┌─ Document text
An ex-con’s attempts to start over leads him back to where he doesn’t want to go in this very good drama from filmmaker Jim Taihuttu.
Having been released from prison, Majid, a Moroccan-born Dutchman wants nothing more but to go straight. However, the temptations of pulling small acts of crime, such as busting windows and stealing motorcycles, have gotten to him. Majid is shunned by his father for his actions and tends to be late to the flower auction, where he works, which nearly lands him in hot water with his probation officer. However, Majid soon finds an outlet when a co-worker tells him of a kickboxing school run by coach Ben.
Majid, who has the skills, proves himself to Ben when he defeats a local and promising kickboxer for a tournament. Chosen to replace the man he defeated, Majid lets his temper get the best of him and loses out on the tournament prize. While Ben decides to help Majid focus his mind and control his temper, he gets the attention of Turkish mob boss Hakan, who makes an offer to hire him as an enforcer. At first refusing, Majid ultimately decides to take on the job as it will help him take care of his suffering mother. While he seeks an escape by visiting his terminally ill brother Hamza and rekindling his romance with on-again, off-again girlfriend Tessa, Majid soon learns of a thin line between making his life for the better and making his life for the worse and it is his actions that will ultimately decide his fate.
└─
> **Work task**
Copy the passage of the review that starts at "An ex-con’s attempts" and ends at "by coach Ben.". Rely only on the review for your answers.
┌─ Records shown
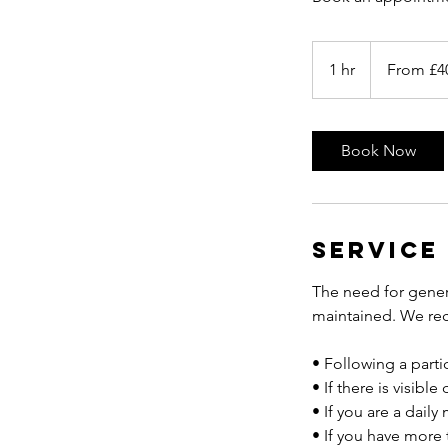
From
40
1 hr
1
From £4
British
pounds
h
Book Now
Service
The need for gener
maintained. We rec
• Following a partic
• If there is visibl
• If you are a dail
└─
> **Output for this task**
An ex-con’s attempts to start over leads him back to where he doesn’t want to go in this very good drama from filmmaker Jim Taihuttu.
Having been released from prison, Majid, a Moroccan-born Dutchman wants nothing more but to go straight. However, the temptations of pulling small acts of crime, such as busting windows and stealing motorcycles, have gotten to him. Majid is shunned by his father for his actions and tends to be late to the flower auction, where he works, which nearly lands him in hot water with his probation officer. However, Majid soon finds an outlet when a co-worker tells him of a kickboxing school run by coach Ben.